Leading the department
Coogan said she never imagined she’d be interim chair of her department. It was never on her career to-do list. But in 2019, she succeeded Samuel Santoro, MD, PhD, the Dorothy Beryl and Theodore R. Austin Professor of Pathology who stepped down as chair. She’s busier than she ever imagined, mainly because of the COVID-19 pandemic sweeping the world. “It’s been a steep learning curve, taking over as chair during a pandemic in a department that was instrumental in developing much of the early testing for the state of Tennessee. I’ve had to learn the intricacies of the testing and supply chain issues. Our faculty have done a tremendous job and it hasn’t been easy. It’s a strange time.”
Coogan’s triplets are now 26. George lives in Boulder, Colorado, and is a consultant with KPMG, working on health care mergers and acquisitions. John is an officer in the U.S. Marine Corps, and Anne is following in her parents’ footsteps and beginning her fourth year at VUSM. Coogan led organ recitals for her daughter and her classmates during their first year. Organ recitals involve showing gross organs from autopsies and surgeries to help students understand how diseases affect various organs in the body.

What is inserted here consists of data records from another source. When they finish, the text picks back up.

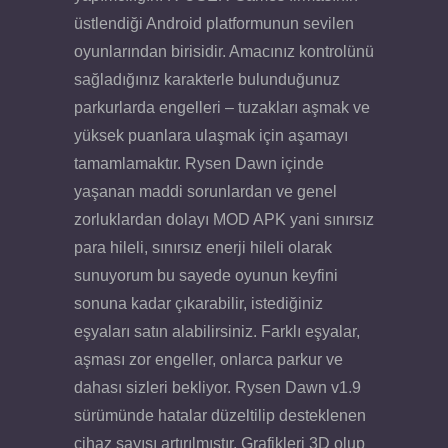
üstlendiği Android platformunun sevilen
oyunlarından birisidir. Amacınız kontrolünü
sağladığınız karakterle bulunduğunuz
parkurlarda engelleri – tuzakları aşmak ve
yüksek puanlara ulaşmak için aşamayı
tamamlamaktır. Rysen Dawn içinde
yaşanan maddi sorunlardan ve genel
zorluklardan dolayı MOD APK yani sınırsız
para hileli, sınırsız enerji hileli olarak
sunuyorum bu sayede oyunun keyfini
sonuna kadar çıkarabilir, istediğiniz
eşyaları satın alabilirsiniz. Farklı eşyalar,
aşması zor engeller, onlarca parkur ve
dahası sizleri bekliyor. Rysen Dawn v1.9
sürümünde hatalar düzeltilip desteklenen
cihaz sayısı artırılmıştır. Grafikleri 3D olup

Her son, Mike, 30, is in commercial real estate and beginning a fully-employed MBA program at Emory University and son Tom, 28, is a chemical engineer, also enrolled in a fully-employed MBA program at UCLA.
She’s glad she came out of retirement 11 years ago. “Kudos to Vanderbilt. They said they’d love to have me come back and it turns out there were more things that I hadn’t even thought about doing, that I ended up doing.”